§ **What to work on**
Copy the lines below word for word, leaving out the pictures.

(Collected data)
_ _ _
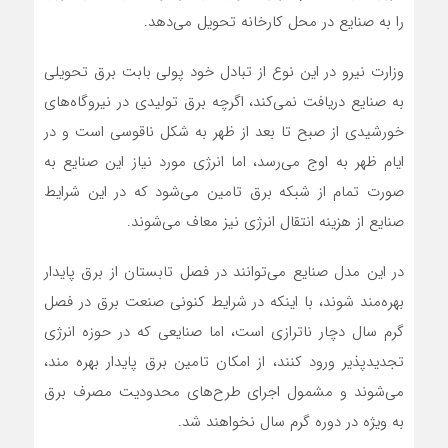
را به صنایع در محل کارخانه تحویل می‌دهد.
وزارت نیرو در این نوع از تبادل خود پولی بابت برق تحویلی
به صنایع دریافت نمی‌کند، اگرچه برق تولیدی در نیروگاه‌های
خورشیدی از صبح تا بعد از ظهر به شکل ناقوسی است و در
ایام ظهر به اوج می‌رسد، اما انرژی مورد نیاز این صنایع به
صورت تمام از شبکه برق تامین می‌شود که در این شرایط
صنایع از هزینه انتقال انرژی نیز معاف می‌شوند.
در این مدل صنایع می‌توانند در فصل تابستان از برق پایدار
بهره‌مند شوند، با اینکه در شرایط کنونی صنعت برق در فصل
گرم سال دچار ناترازی است، اما صنایعی که در حوزه انرژی
تجدیدپذیر ورود کنند، از امکان تامین برق پایدار بهره مند،
می‌شوند و مشمول اجرای طرح‌های محدودیت مصرف برق
به ویژه در دوره گرم سال نخواهند شد.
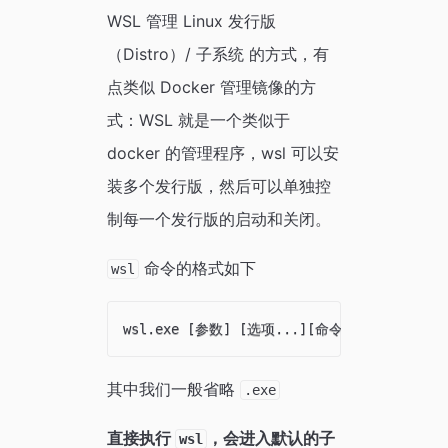
WSL 管理 Linux 发行版
（Distro）/ 子系统 的方式，有
点类似 Docker 管理镜像的方
式：WSL 就是一个类似于
docker 的管理程序，wsl 可以安
装多个发行版，然后可以单独控
制每一个发行版的启动和关闭。
命令的格式如下
wsl
其中我们一般省略
.exe
直接执行
，会进入默认的子
wsl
_ _ _
§ **Response to the task**
را به صنایع در محل کارخانه تحویل می‌دهد.
وزارت نیرو در این نوع از تبادل خود پولی بابت برق تحویلی
به صنایع دریافت نمی‌کند، اگرچه برق تولیدی در نیروگاه‌های
خورشیدی از صبح تا بعد از ظهر به شکل ناقوسی است و در
ایام ظهر به اوج می‌رسد، اما انرژی مورد نیاز این صنایع به
صورت تمام از شبکه برق تامین می‌شود که در این شرایط
صنایع از هزینه انتقال انرژی نیز معاف می‌شوند.
در این مدل صنایع می‌توانند در فصل تابستان از برق پایدار
بهره‌مند شوند، با اینکه در شرایط کنونی صنعت برق در فصل
گرم سال دچار ناترازی است، اما صنایعی که در حوزه انرژی
تجدیدپذیر ورود کنند، از امکان تامین برق پایدار بهره مند،
می‌شوند و مشمول اجرای طرح‌های محدودیت مصرف برق
به ویژه در دوره گرم سال نخواهند شد.
WSL 管理 Linux 发行版
（Distro）/ 子系统 的方式，有
点类似 Docker 管理镜像的方
式：WSL 就是一个类似于
docker 的管理程序，wsl 可以安
装多个发行版，然后可以单独控
制每一个发行版的启动和关闭。
命令的格式如下
wsl
其中我们一般省略
.exe
直接执行
，会进入默认的子
wsl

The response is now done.